Stop right there, are you aware of what you’re doing?!
It seems a lot of us are not. It’s time for some real talk, social media location geotagging style.
Before we begin, however, here’s a lowdown. Social media location geotagging are pieces of information that can be attached to a tweet, status or photo on a social networking site that show the physical location of where something had been posted. Sites that have location geotagging implemented include Twitter, Facebook, Instagram and even Google+, amongst many others. This feature isn’t something new, or even upcoming to the web; it has had a prominent place on many platforms for a few years now – however, it is being increasingly obvious that some people just aren’t aware of this being enabled for their accounts, which can potentially result in various problems.
What’s the deal?
Geolocation’s on some social networking sites can be very specific when featuring locations that are attached to the post, sometimes so specific that it could potentially give an address away down to the door number. This can be dangerous if an address of yours falls into the wrong hands, or if you hope to keep yourself anonymous online. It can also put you in danger of being followed, as your regular post updates on a social media platform of which sees your location enabled would work in the same way as would a tracker. Having your location enabled might also tell others that you’re somewhere you shouldn’t be, for example: if you’re supposedly off ill and you’re posting updates which are tagged with the location of the local beach.
How to see whether Geotagging is enabled?
With Twitter, geotagged locations appear on Tweets as a small pinpointing icon on the top right corner of the tweet. Upon hovering over this location, you can view the location attached to the tweet. If you have geotagging enabled, Twitter will normally automatically designate the location as the town name you’re located in or the county of which the tweet was sent from. However, if you manually choose to add a specific location, you’re able to set your location to a specific address. Twitter does not use specific location geotagging for “automatic” geotags. To modify your settings head over to Settings > Security & Privacy and untick “Tweet location – Add a location to my Tweets”. You can also delete all prior location information attached to previous Tweets by clicking the big “Delete location information” button that appears just below the tick box.
On Instagram, locations show below your username and above the image in question. All geotagged locations also appear in its own “Mapped photos” section where each geotagged photo will appear on a map on the street it was taken.

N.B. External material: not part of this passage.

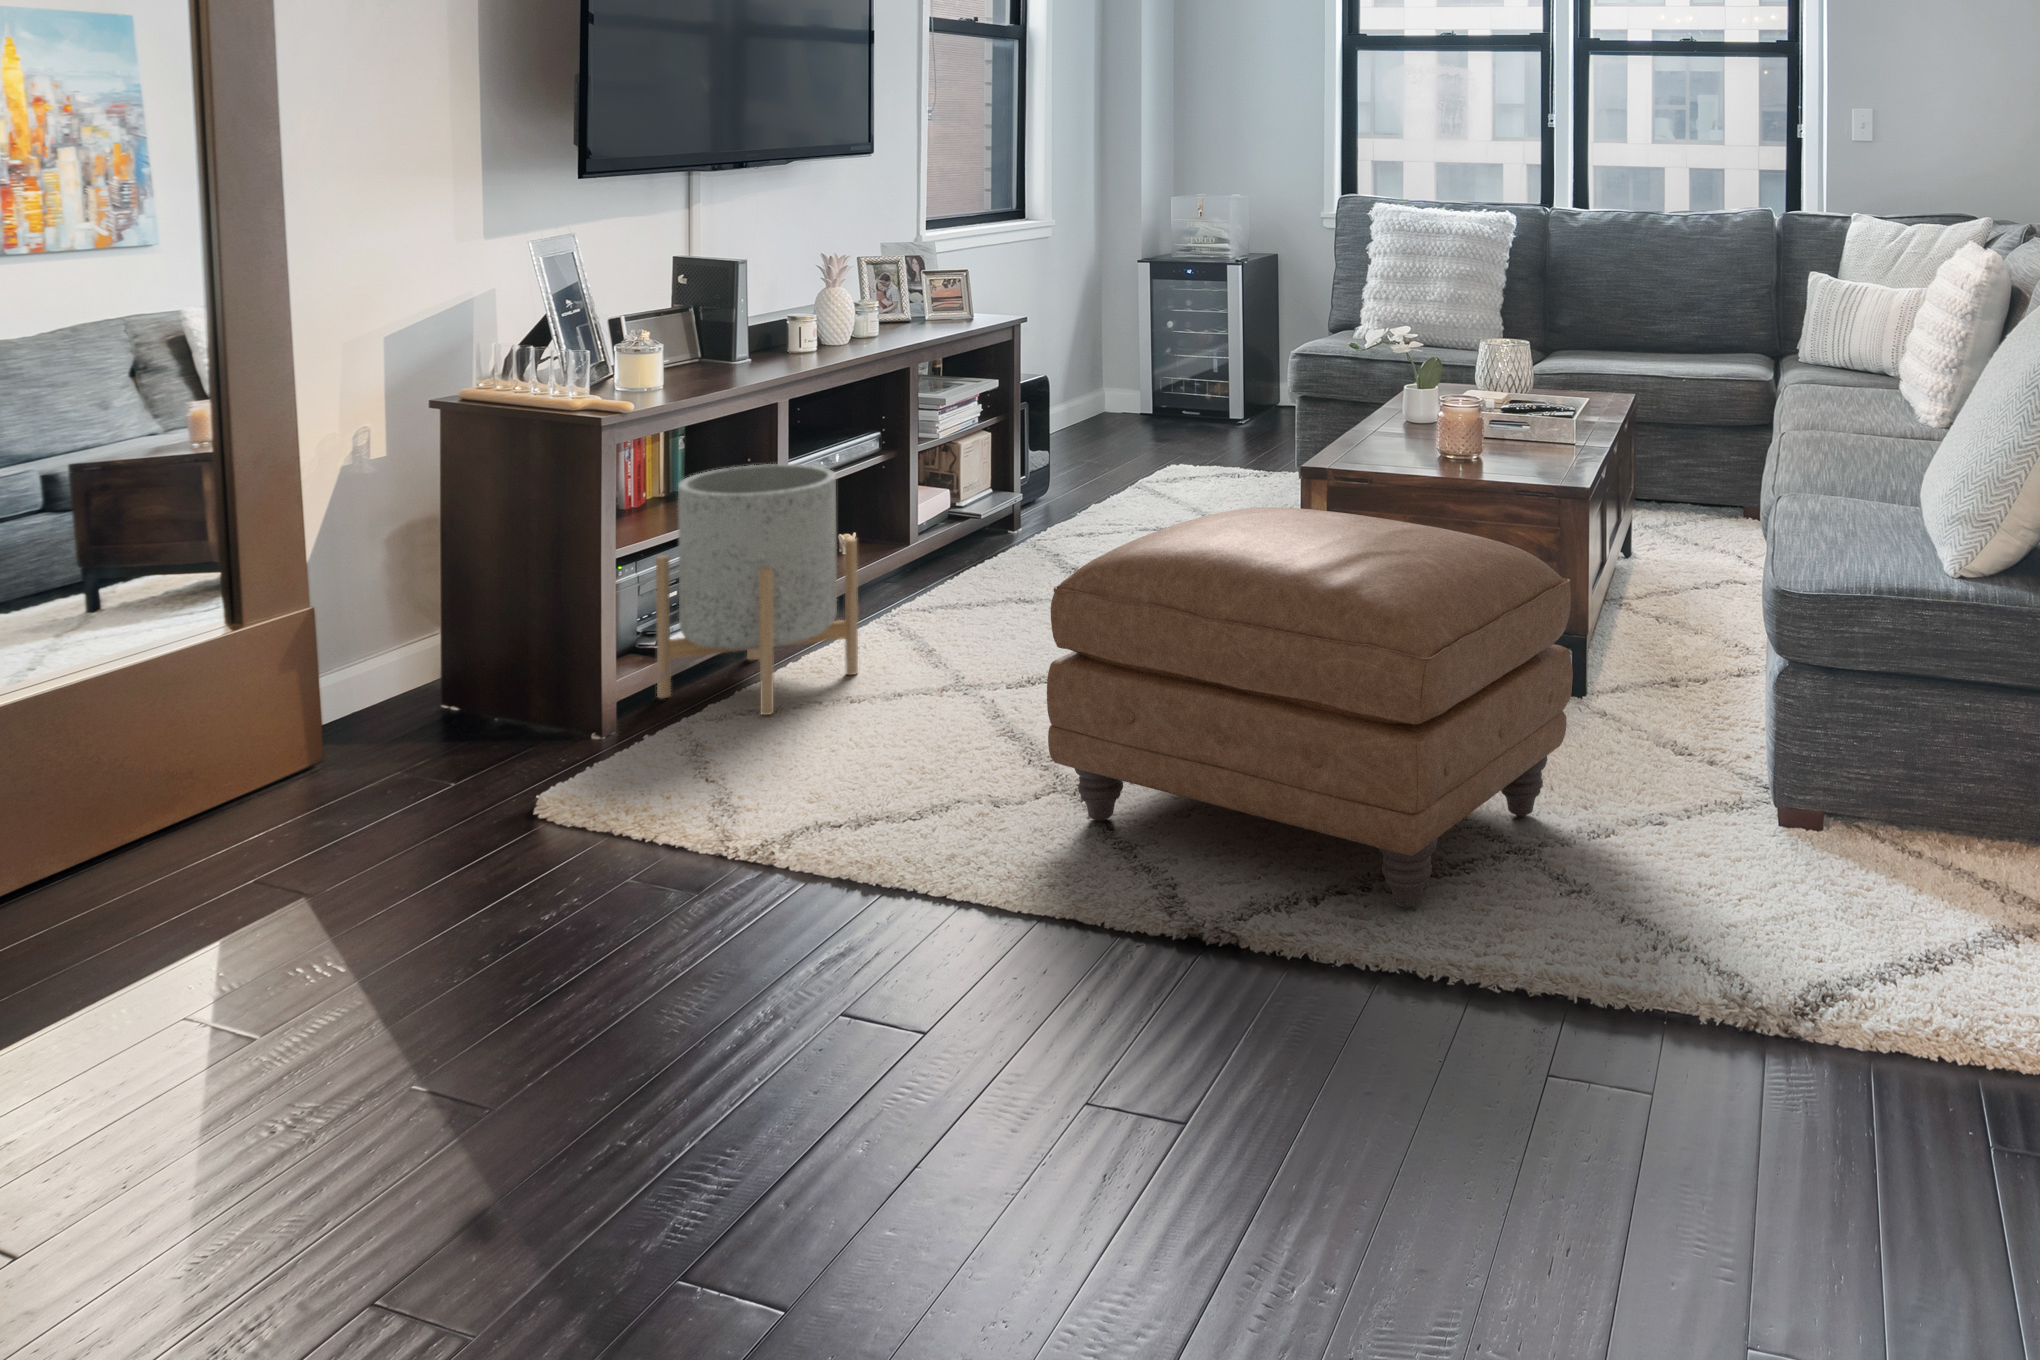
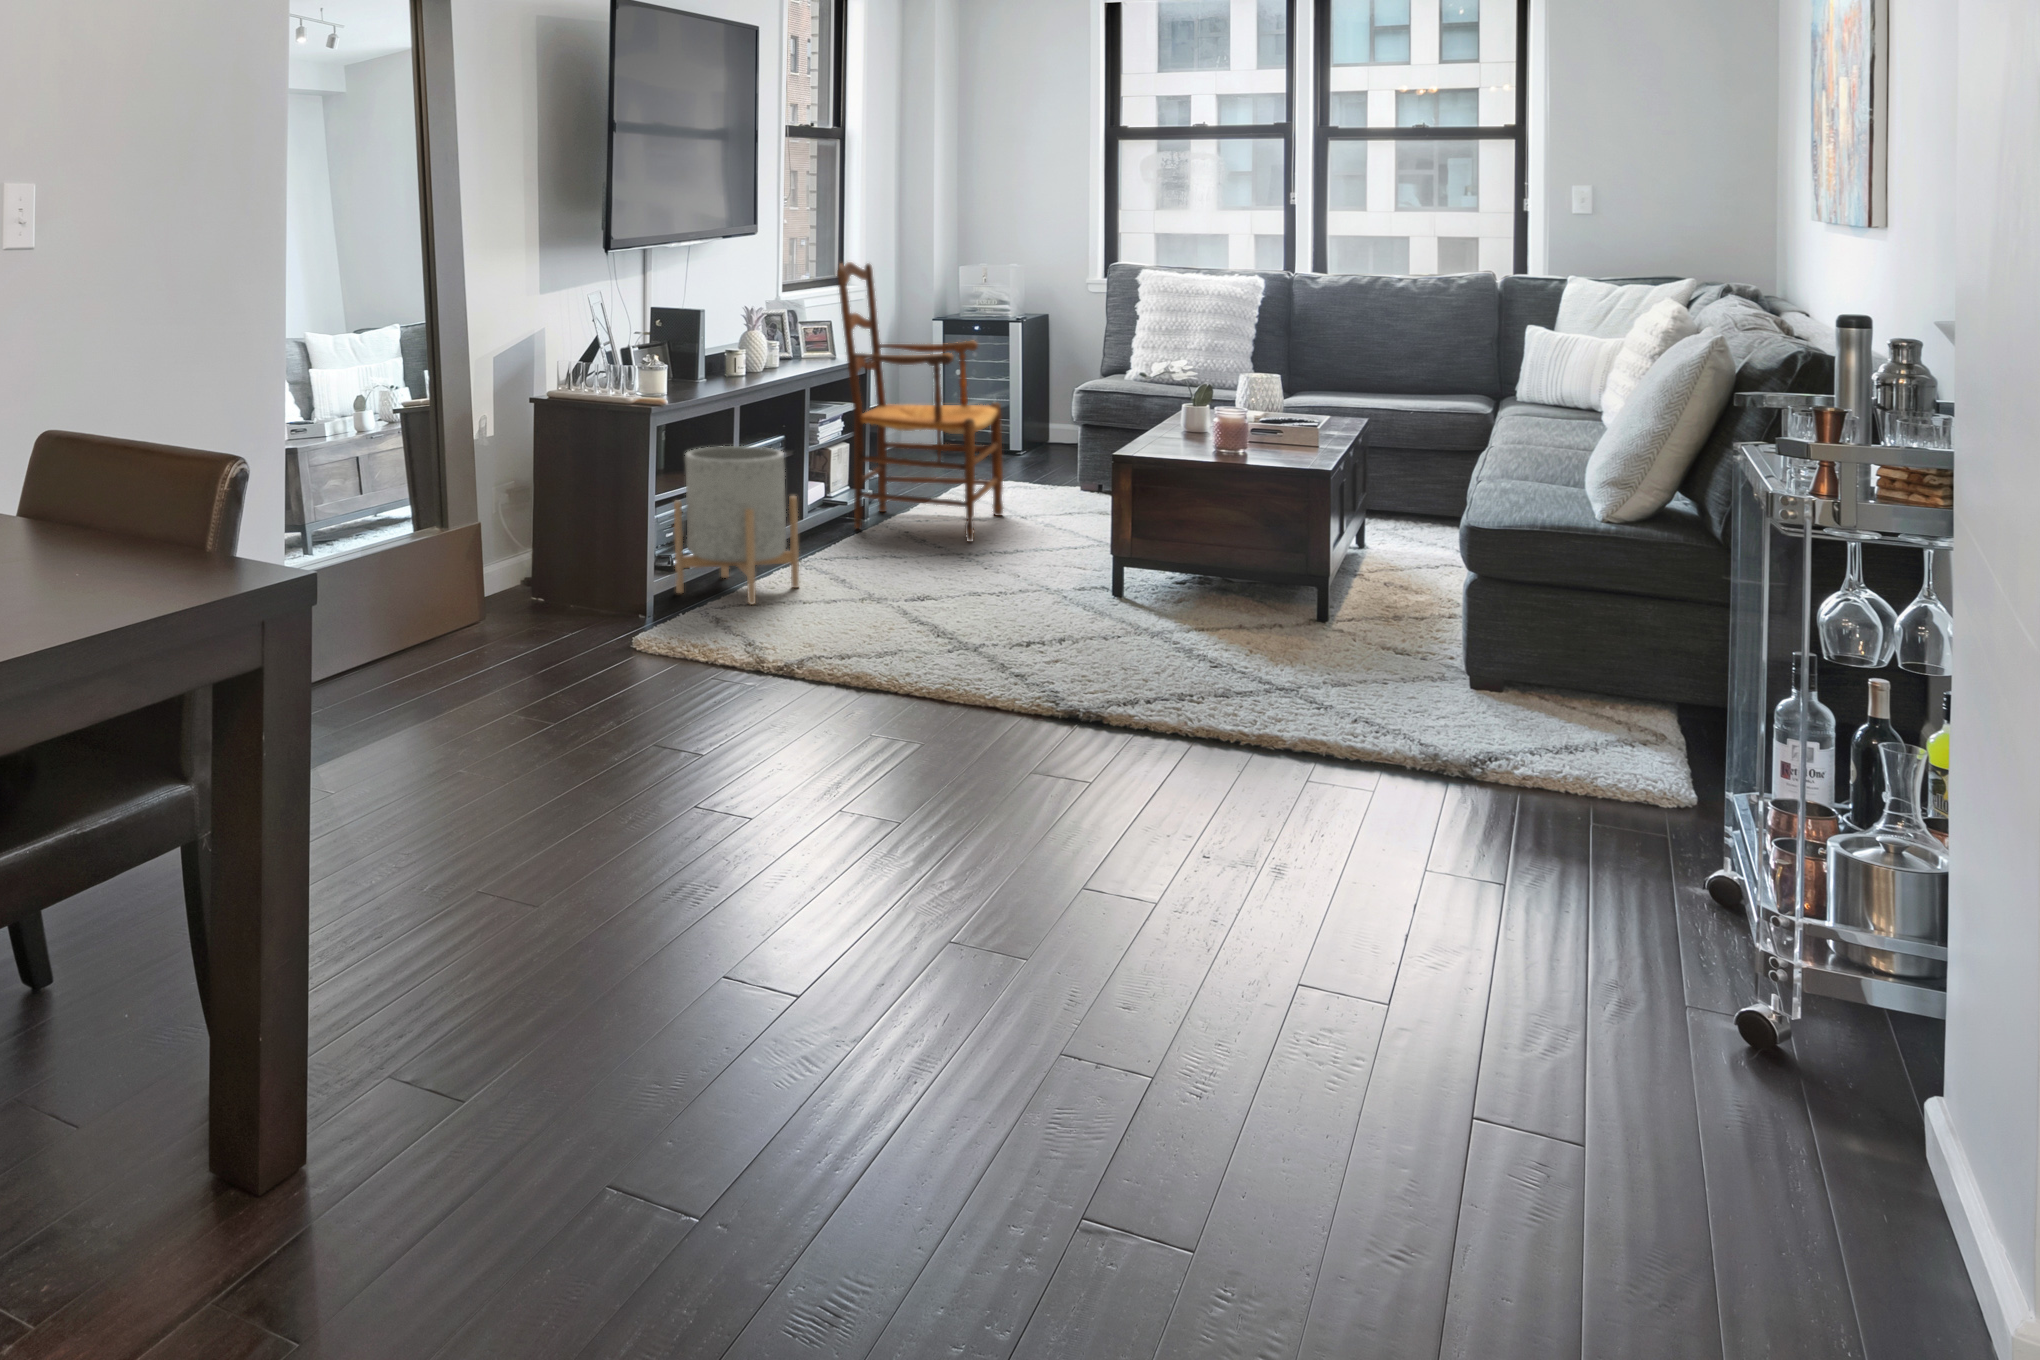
armchair: none [965,190,1190,573] -> present [837,262,1003,541]
ottoman: present [1047,507,1573,908] -> none [959,473,1321,712]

With Instagram, there is no feature to enable automatic location adding to photo uploads, you must manually add the location for each individual photo. Specific locations can be added to a post, but again, Instagram has no automatic location geotagging enabled on its service. If you already have locations added to photos which you no longer want to keep, you must click the photos individually on your profile and click “Edit” then click the location that will appear near the top. From this, the options to “Remove Location” and “Change Location” will appear. Click Remove Location if you wish to get rid of the geotag.
Google+ of which has a similar system to Instagram, in which you must manually add your location to a post from a list of location options does not have any automatic geotagging function to posts added to your profile. To remove a geotag, you must delete the Google+ post itself as the edit function only allows you to edit the post but not the location attached to it. However, with photos, there is a setting that can share your geolocation by default to all images you publish onto the site. To disable this, or ensure it is off for you start by locating the “Settings” button which can be seen on the left-hand taskbar on the newest version of Google+. From there, you’ll need to untick (or ensure it is off) on “Photos and Videos Shared on Google+ > Show geolocation by default on newly shared Google+ albums“.
Facebook is a completely different ball game when it comes to geotagging your statuses. On this social network, it’s seen as “Checking In” to add a location to your status and starts off as a manual feature at first. After you’ve checked into somewhere by posting a status with a location previously, for all future posts from that location will be picked up upon by Facebook and will be automatically geotagged with such location that you were in. To prevent this, the next time you go to write a status you must click the small X on the location name. Facebook settings, unfortunately, do not have a feature to remove the previous location geotags, nor do they have a setting to disable all future geotags. Examples of what the geotags on Facebook appear like can be seen below:
The shooting stars of Geotagging your posts
Okay, Geotagging isn’t always a negative aspect to social media. If you’re aware that you have it enabled, it could be useful for various purposes. If you always share content on your social account from your venue or location, you could use geotagging to promote your location each time you send the status/post update. Platforms like Instagram also implement geotagging as a bittersweet function, allowing you to showcase a map of where your photos were taken. This could be a great method to see your progress as you travel around a country or a location, as Instagram allows very specific location geotags.
So there you go, maybe this will be a good reminder to see how your geolocation settings are looking on the most popular social media platforms.